Knewton (Coordination Chemistry of Transition Metals) Write the formula for the ionization isomer of [Co(NH3)4Cl2]Br. Remember that the inner coordination sphere is written inside brackets and the counter ion is outside the brackets.
[Co(NH3)4ClBr]Cl Explanation: In an ionization isomer, an anionic ligand is exchanged for the counter ion. In the formula [Co(NH3)4Cl2]Br, Cl atoms are ligands and Br is the counter ion. In this ionization isomer, Br becomes a member of the inner coordination sphere and one Cl ligand becomes the counter ion. The formula is [Co(NH3)4BrCl]Cl.
Knewton (Coordination Chemistry of Transition Metals) Write the chemical formula for pentaamminechlorocobalt(III) chloride. *Do not include the phase abbreviation.
[Co(NH3)5Cl]Cl2 Explanation: To write the formula for a coordination compound, first identify the ions from the name. The second part of the name, chloride, indicates that Cl− will be the anion and it is not a part of the coordination sphere. The pentaamminechlorocobalt(III) will make up the complex ion, which in this case will be a cation because it is the first part of name. The central metal ion is cobalt(III), indicated by cobalt(III). The ligands precede it in the name of the ion, indicated by ammine for NH3 and chloro for Cl−. The penta- indicates that there will be five NH3 ligands, and there will be one Cl− ligand because there is no prefix on the chloro. Since cobalt is in a 3+ oxidation state, the NH3 ligands have no charge. The Cl− ligand has a charge of 1−, so the charge on the complex anion will be 2+. Remember that brackets are used to identify the coordination sphere. The formula for the complex ion is [Co(NH3)5Cl]2+. Since the anion is Cl−, there must be two chloride ions for each complex ion. The chloride symbol will be written last in the formula, just like it would be in an ionic compound. It is written outside of the brackets because it is not part of the coordination sphere. The complete chemical formula is [Co(NH3)5Cl]Cl2.
Knewton (Coordination Chemistry of Transition Metals) Write the chemical formula for the complex ion hexacyanoferrate(III). *Do not include the phase abbreviation. *Include the charge on the complex ion.

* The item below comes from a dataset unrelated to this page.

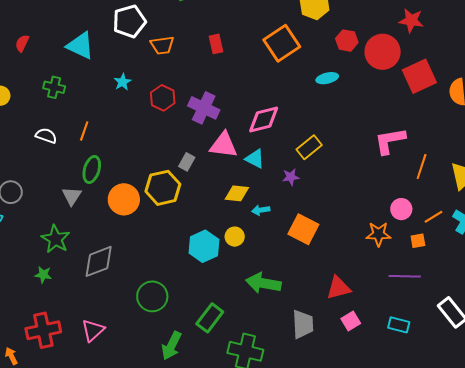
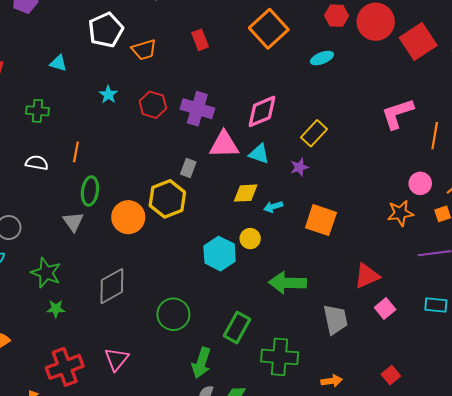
cyan triangle: (80, 46) -> (58, 63), size x0.6
green star: (55, 239) -> (46, 273), moved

[Fe(CN)₆]³⁻ Explanation: To write the formula for the complex ion in a coordination compound, first identify the ions from the name. The first part of the name, potassium, indicates that K+ will be the cation, acting as a counter ion and not as a ligand. Hexacyanoferrate(III) is the name of the complex ion, which in this case will be an anion. It follows the cation in the name and includes the suffix -ate at the end of the name. The only ligand is the cyanide group, indicated by cyano, which includes six cyanides, indicated by hexa-. The central metal ion is iron(III), indicated by ferrate(III). The formula for a cyanide ion is CN−. Since the iron is in an oxidation state of 3+ and the six cyanide ions will have a charge adding up to 6−, the charge on the complex anion will be 3−. Remember that brackets are used to identify the coordination sphere. The complete formula for the complex ion is [Fe(CN)6]3−.